Replace "x-axis" with "horizontal axis" wherever it occurs in the entries below, and change nothing else.

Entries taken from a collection
[Start of section]
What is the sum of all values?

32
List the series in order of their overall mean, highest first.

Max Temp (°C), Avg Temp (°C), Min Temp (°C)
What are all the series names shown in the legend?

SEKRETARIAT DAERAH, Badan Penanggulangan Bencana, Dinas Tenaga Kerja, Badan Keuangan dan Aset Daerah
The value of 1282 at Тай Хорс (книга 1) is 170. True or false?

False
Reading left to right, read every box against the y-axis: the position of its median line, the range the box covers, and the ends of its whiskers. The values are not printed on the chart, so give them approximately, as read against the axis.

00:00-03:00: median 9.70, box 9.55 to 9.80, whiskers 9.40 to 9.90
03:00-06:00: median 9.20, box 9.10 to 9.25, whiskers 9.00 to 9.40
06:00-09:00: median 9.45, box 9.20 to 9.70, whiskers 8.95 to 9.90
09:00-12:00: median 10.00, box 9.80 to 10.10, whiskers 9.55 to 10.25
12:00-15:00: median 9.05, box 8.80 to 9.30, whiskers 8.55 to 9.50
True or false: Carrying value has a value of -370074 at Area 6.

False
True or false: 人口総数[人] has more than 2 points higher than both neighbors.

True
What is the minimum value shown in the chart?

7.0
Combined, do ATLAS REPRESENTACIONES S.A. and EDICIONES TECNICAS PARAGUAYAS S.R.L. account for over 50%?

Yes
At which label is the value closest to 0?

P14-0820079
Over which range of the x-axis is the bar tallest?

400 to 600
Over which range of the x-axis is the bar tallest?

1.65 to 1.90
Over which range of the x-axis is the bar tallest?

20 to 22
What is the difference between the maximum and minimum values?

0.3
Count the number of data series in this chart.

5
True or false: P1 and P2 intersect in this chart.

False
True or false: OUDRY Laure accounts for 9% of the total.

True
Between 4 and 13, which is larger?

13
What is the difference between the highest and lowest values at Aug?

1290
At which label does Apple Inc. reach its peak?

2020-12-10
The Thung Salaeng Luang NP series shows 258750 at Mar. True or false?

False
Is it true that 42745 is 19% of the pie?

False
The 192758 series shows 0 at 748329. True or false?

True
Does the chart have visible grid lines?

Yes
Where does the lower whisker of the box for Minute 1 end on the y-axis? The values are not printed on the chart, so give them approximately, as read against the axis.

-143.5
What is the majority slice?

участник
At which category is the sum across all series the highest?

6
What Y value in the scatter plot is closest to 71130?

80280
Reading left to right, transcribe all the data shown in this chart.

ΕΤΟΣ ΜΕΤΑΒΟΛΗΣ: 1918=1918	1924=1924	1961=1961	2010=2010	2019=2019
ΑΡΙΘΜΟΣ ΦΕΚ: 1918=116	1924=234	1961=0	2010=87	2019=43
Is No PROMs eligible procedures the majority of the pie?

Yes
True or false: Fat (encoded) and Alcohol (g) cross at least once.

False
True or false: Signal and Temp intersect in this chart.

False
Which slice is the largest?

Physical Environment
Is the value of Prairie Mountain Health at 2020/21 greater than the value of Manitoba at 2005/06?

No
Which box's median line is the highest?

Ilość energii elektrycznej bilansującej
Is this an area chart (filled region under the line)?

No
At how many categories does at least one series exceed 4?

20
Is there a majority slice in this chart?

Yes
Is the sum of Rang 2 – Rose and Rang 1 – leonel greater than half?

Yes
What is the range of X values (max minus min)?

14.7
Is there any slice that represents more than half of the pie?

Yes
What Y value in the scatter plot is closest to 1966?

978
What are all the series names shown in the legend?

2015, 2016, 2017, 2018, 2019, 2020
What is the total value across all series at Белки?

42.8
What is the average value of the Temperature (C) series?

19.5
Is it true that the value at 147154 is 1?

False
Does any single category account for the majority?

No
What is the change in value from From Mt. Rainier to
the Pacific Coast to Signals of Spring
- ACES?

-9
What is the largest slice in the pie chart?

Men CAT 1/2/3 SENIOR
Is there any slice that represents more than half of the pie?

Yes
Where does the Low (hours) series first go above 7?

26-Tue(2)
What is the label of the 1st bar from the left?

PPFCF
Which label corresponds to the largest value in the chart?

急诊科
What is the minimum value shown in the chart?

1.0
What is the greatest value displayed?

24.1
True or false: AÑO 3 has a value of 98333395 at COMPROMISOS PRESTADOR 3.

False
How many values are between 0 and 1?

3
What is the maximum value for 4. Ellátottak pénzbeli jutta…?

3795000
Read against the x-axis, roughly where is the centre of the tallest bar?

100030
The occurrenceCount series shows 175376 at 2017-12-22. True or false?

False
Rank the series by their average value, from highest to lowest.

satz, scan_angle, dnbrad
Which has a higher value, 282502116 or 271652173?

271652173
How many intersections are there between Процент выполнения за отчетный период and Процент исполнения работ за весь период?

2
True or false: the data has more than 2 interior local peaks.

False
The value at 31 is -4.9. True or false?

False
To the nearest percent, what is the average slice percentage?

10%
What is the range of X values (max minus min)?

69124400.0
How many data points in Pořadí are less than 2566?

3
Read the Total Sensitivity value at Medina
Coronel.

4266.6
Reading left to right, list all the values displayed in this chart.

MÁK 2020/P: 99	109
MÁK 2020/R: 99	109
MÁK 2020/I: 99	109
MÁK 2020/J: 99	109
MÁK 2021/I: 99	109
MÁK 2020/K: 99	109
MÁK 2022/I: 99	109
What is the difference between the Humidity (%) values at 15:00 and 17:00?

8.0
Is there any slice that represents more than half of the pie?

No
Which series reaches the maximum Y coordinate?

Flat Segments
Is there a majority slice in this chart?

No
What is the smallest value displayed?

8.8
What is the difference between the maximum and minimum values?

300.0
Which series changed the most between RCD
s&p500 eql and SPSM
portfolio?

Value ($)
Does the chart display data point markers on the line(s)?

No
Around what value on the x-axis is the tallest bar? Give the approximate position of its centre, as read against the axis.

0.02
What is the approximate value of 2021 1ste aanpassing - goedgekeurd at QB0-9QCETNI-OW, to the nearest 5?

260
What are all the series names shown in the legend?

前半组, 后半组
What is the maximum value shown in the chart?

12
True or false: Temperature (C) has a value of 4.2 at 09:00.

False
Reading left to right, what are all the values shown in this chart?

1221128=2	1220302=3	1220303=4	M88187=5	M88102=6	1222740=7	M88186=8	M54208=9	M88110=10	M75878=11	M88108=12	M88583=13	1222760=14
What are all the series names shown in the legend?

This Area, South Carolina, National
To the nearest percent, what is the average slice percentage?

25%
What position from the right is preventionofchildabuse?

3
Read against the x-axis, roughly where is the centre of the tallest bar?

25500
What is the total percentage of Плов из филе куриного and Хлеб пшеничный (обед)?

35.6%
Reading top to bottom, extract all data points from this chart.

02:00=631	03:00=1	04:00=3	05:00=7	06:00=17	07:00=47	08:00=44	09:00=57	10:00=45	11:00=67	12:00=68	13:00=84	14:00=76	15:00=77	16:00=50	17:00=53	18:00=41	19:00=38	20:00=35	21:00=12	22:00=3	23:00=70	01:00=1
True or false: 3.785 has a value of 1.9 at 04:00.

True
[End of section]
> **Solution for this exercise**
What is the sum of all values?

32
List the series in order of their overall mean, highest first.

Max Temp (°C), Avg Temp (°C), Min Temp (°C)
What are all the series names shown in the legend?

SEKRETARIAT DAERAH, Badan Penanggulangan Bencana, Dinas Tenaga Kerja, Badan Keuangan dan Aset Daerah
The value of 1282 at Тай Хорс (книга 1) is 170. True or false?

False
Reading left to right, read every box against the y-axis: the position of its median line, the range the box covers, and the ends of its whiskers. The values are not printed on the chart, so give them approximately, as read against the axis.

00:00-03:00: median 9.70, box 9.55 to 9.80, whiskers 9.40 to 9.90
03:00-06:00: median 9.20, box 9.10 to 9.25, whiskers 9.00 to 9.40
06:00-09:00: median 9.45, box 9.20 to 9.70, whiskers 8.95 to 9.90
09:00-12:00: median 10.00, box 9.80 to 10.10, whiskers 9.55 to 10.25
12:00-15:00: median 9.05, box 8.80 to 9.30, whiskers 8.55 to 9.50
True or false: Carrying value has a value of -370074 at Area 6.

False
True or false: 人口総数[人] has more than 2 points higher than both neighbors.

True
What is the minimum value shown in the chart?

7.0
Combined, do ATLAS REPRESENTACIONES S.A. and EDICIONES TECNICAS PARAGUAYAS S.R.L. account for over 50%?

Yes
At which label is the value closest to 0?

P14-0820079
Over which range of the horizontal axis is the bar tallest?

400 to 600
Over which range of the horizontal axis is the bar tallest?

1.65 to 1.90
Over which range of the horizontal axis is the bar tallest?

20 to 22
What is the difference between the maximum and minimum values?

0.3
Count the number of data series in this chart.

5
True or false: P1 and P2 intersect in this chart.

False
True or false: OUDRY Laure accounts for 9% of the total.

True
Between 4 and 13, which is larger?

13
What is the difference between the highest and lowest values at Aug?

1290
At which label does Apple Inc. reach its peak?

2020-12-10
The Thung Salaeng Luang NP series shows 258750 at Mar. True or false?

False
Is it true that 42745 is 19% of the pie?

False
The 192758 series shows 0 at 748329. True or false?

True
Does the chart have visible grid lines?

Yes
Where does the lower whisker of the box for Minute 1 end on the y-axis? The values are not printed on the chart, so give them approximately, as read against the axis.

-143.5
What is the majority slice?

участник
At which category is the sum across all series the highest?

6
What Y value in the scatter plot is closest to 71130?

80280
Reading left to right, transcribe all the data shown in this chart.

ΕΤΟΣ ΜΕΤΑΒΟΛΗΣ: 1918=1918	1924=1924	1961=1961	2010=2010	2019=2019
ΑΡΙΘΜΟΣ ΦΕΚ: 1918=116	1924=234	1961=0	2010=87	2019=43
Is No PROMs eligible procedures the majority of the pie?

Yes
True or false: Fat (encoded) and Alcohol (g) cross at least once.

False
True or false: Signal and Temp intersect in this chart.

False
Which slice is the largest?

Physical Environment
Is the value of Prairie Mountain Health at 2020/21 greater than the value of Manitoba at 2005/06?

No
Which box's median line is the highest?

Ilość energii elektrycznej bilansującej
Is this an area chart (filled region under the line)?

No
At how many categories does at least one series exceed 4?

20
Is there a majority slice in this chart?

Yes
Is the sum of Rang 2 – Rose and Rang 1 – leonel greater than half?

Yes
What is the range of X values (max minus min)?

14.7
Is there any slice that represents more than half of the pie?

Yes
What Y value in the scatter plot is closest to 1966?

978
What are all the series names shown in the legend?

2015, 2016, 2017, 2018, 2019, 2020
What is the total value across all series at Белки?

42.8
What is the average value of the Temperature (C) series?

19.5
Is it true that the value at 147154 is 1?

False
Does any single category account for the majority?

No
What is the change in value from From Mt. Rainier to
the Pacific Coast to Signals of Spring
- ACES?

-9
What is the largest slice in the pie chart?

Men CAT 1/2/3 SENIOR
Is there any slice that represents more than half of the pie?

Yes
Where does the Low (hours) series first go above 7?

26-Tue(2)
What is the label of the 1st bar from the left?

PPFCF
Which label corresponds to the largest value in the chart?

急诊科
What is the minimum value shown in the chart?

1.0
What is the greatest value displayed?

24.1
True or false: AÑO 3 has a value of 98333395 at COMPROMISOS PRESTADOR 3.

False
How many values are between 0 and 1?

3
What is the maximum value for 4. Ellátottak pénzbeli jutta…?

3795000
Read against the horizontal axis, roughly where is the centre of the tallest bar?

100030
The occurrenceCount series shows 175376 at 2017-12-22. True or false?

False
Rank the series by their average value, from highest to lowest.

satz, scan_angle, dnbrad
Which has a higher value, 282502116 or 271652173?

271652173
How many intersections are there between Процент выполнения за отчетный период and Процент исполнения работ за весь период?

2
True or false: the data has more than 2 interior local peaks.

False
The value at 31 is -4.9. True or false?

False
To the nearest percent, what is the average slice percentage?

10%
What is the range of X values (max minus min)?

69124400.0
How many data points in Pořadí are less than 2566?

3
Read the Total Sensitivity value at Medina
Coronel.

4266.6
Reading left to right, list all the values displayed in this chart.

MÁK 2020/P: 99	109
MÁK 2020/R: 99	109
MÁK 2020/I: 99	109
MÁK 2020/J: 99	109
MÁK 2021/I: 99	109
MÁK 2020/K: 99	109
MÁK 2022/I: 99	109
What is the difference between the Humidity (%) values at 15:00 and 17:00?

8.0
Is there any slice that represents more than half of the pie?

No
Which series reaches the maximum Y coordinate?

Flat Segments
Is there a majority slice in this chart?

No
What is the smallest value displayed?

8.8
What is the difference between the maximum and minimum values?

300.0
Which series changed the most between RCD
s&p500 eql and SPSM
portfolio?

Value ($)
Does the chart display data point markers on the line(s)?

No
Around what value on the horizontal axis is the tallest bar? Give the approximate position of its centre, as read against the axis.

0.02
What is the approximate value of 2021 1ste aanpassing - goedgekeurd at QB0-9QCETNI-OW, to the nearest 5?

260
What are all the series names shown in the legend?

前半组, 后半组
What is the maximum value shown in the chart?

12
True or false: Temperature (C) has a value of 4.2 at 09:00.

False
Reading left to right, what are all the values shown in this chart?

1221128=2	1220302=3	1220303=4	M88187=5	M88102=6	1222740=7	M88186=8	M54208=9	M88110=10	M75878=11	M88108=12	M88583=13	1222760=14
What are all the series names shown in the legend?

This Area, South Carolina, National
To the nearest percent, what is the average slice percentage?

25%
What position from the right is preventionofchildabuse?

3
Read against the horizontal axis, roughly where is the centre of the tallest bar?

25500
What is the total percentage of Плов из филе куриного and Хлеб пшеничный (обед)?

35.6%
Reading top to bottom, extract all data points from this chart.

02:00=631	03:00=1	04:00=3	05:00=7	06:00=17	07:00=47	08:00=44	09:00=57	10:00=45	11:00=67	12:00=68	13:00=84	14:00=76	15:00=77	16:00=50	17:00=53	18:00=41	19:00=38	20:00=35	21:00=12	22:00=3	23:00=70	01:00=1
True or false: 3.785 has a value of 1.9 at 04:00.

True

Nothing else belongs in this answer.